O primeiro é o combate ao trabalho escravo. Um dos coordenadores do trabalho de Fiscalização do Ministério do Trabalho não teve medo em denunciar as dificuldades encaradas para enquadrar e punir as empresas adeptas desta prática. Deu certo? Foi ouvido? Nada disso? Além de demitir o denunciante, o presidente ilegítimo Michel Temer emitiu uma portaria que centraliza todas as resoluções na figura do ministro do Trabalho. Inclusive se a empresa será incluída ou não na lista suja do trabalho escravo.
Em resumo: uma fiscalização baseada em critérios técnicos virou um acessório político. Tudo isso em um piscar de olhos. “A lista suja funciona como uma bússola, uma ferramenta de análise de risco.
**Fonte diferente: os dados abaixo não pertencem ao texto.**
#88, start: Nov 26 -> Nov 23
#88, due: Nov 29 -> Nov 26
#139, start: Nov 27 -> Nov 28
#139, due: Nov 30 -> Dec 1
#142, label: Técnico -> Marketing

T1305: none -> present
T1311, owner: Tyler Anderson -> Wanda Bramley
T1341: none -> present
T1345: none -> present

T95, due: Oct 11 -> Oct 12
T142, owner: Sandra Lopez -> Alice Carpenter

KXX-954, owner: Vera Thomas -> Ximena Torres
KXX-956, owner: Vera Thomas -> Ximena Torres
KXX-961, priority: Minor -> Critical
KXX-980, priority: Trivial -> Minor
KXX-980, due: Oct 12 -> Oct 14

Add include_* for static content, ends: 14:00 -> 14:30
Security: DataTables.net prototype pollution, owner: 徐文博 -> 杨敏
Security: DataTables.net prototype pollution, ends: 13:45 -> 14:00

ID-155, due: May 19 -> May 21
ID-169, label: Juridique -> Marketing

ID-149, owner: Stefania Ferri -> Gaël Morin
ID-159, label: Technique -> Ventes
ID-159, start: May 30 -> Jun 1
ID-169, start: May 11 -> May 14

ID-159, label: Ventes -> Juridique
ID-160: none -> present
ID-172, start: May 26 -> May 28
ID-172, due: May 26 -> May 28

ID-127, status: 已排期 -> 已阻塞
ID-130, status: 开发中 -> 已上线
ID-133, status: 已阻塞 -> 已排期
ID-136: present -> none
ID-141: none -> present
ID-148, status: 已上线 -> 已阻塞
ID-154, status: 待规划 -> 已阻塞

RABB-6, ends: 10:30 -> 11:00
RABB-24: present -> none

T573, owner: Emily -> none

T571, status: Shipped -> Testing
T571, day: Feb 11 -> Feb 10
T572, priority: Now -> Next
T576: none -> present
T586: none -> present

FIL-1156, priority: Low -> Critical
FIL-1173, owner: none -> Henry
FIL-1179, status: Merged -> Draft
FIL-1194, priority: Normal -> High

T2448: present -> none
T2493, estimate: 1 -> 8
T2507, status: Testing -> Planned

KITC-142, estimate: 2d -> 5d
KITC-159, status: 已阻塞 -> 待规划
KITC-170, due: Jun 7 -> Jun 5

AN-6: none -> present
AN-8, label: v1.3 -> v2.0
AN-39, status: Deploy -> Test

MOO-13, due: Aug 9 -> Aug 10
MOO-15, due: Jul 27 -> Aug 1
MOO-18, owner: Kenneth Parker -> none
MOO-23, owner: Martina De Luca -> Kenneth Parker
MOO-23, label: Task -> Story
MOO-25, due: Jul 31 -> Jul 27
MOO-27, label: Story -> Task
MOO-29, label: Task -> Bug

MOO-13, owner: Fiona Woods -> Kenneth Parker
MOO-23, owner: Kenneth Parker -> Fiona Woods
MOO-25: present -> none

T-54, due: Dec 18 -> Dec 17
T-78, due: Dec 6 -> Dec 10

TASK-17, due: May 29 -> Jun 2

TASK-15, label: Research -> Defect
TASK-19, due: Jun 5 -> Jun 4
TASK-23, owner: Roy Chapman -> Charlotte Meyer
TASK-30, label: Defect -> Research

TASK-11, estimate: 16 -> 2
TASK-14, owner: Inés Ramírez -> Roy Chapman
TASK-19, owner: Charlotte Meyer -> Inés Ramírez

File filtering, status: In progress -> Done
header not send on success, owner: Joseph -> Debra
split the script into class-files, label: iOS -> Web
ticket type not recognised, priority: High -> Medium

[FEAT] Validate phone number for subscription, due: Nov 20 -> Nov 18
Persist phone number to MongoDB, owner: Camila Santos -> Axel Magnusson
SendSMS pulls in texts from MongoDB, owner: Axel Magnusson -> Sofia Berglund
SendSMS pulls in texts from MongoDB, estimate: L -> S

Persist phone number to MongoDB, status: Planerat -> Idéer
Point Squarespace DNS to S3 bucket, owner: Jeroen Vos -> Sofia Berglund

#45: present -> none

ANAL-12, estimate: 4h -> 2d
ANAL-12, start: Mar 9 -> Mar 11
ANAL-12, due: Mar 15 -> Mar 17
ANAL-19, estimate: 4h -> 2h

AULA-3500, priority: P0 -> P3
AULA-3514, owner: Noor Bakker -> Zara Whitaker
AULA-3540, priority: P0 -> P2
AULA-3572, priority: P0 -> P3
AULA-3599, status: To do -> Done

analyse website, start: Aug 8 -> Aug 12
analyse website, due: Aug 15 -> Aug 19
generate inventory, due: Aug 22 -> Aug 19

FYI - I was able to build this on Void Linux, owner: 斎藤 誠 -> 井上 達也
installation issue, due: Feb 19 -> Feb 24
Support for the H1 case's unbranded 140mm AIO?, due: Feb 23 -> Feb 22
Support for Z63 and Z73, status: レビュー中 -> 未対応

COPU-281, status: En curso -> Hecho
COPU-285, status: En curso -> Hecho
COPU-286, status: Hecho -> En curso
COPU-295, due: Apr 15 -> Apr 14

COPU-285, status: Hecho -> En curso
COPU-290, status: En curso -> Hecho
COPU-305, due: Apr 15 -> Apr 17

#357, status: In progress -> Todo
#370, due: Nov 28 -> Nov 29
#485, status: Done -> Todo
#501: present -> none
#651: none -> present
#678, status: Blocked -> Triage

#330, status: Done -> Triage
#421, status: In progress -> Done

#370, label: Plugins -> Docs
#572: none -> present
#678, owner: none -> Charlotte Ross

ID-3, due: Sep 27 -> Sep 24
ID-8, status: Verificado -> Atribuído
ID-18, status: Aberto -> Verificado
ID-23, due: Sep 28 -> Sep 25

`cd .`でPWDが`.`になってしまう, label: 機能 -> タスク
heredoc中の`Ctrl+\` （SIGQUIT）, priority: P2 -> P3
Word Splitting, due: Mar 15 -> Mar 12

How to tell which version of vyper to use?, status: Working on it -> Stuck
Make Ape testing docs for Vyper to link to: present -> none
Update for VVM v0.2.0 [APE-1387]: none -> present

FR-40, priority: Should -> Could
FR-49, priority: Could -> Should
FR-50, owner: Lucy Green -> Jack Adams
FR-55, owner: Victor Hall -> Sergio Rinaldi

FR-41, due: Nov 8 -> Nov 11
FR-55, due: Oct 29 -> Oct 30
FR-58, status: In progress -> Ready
Empresas podem ser corresponsabilizadas e penalizadas hoje se tiverem negócio com fornecedores de lista suja, que é um instrumento técnico, mas passa a ser um instrumento político. Como uma empresa séria vai confiar na lista agora, que passa a ser um instrumento político. É uma mudança incompreensível e nada transparente. O Brasil tem dez milhões de empresas e só cerca de 100 estão na lista suja”, explicou o sociólogo Caio Magri em entrevista ao jornal Valor Econômico.
Não é um caso isolado. Basta verificar o processo de privatização. No caso das usinas da Cemig, entre a divulgação do edital e a venda foram necessários 131 dias, período do anuncio feito no dia 18 de maio e a venda no dia 26 de setembro. Só como termo de comparação basta dizer que o governo estadual de São Paulo anunciou em novembro de 1994 e a venda só aconteceu no final de 1997.
Ou seja, os fatos mostram que o governo Temer está sedento para marcar gols contra o povo brasileiro.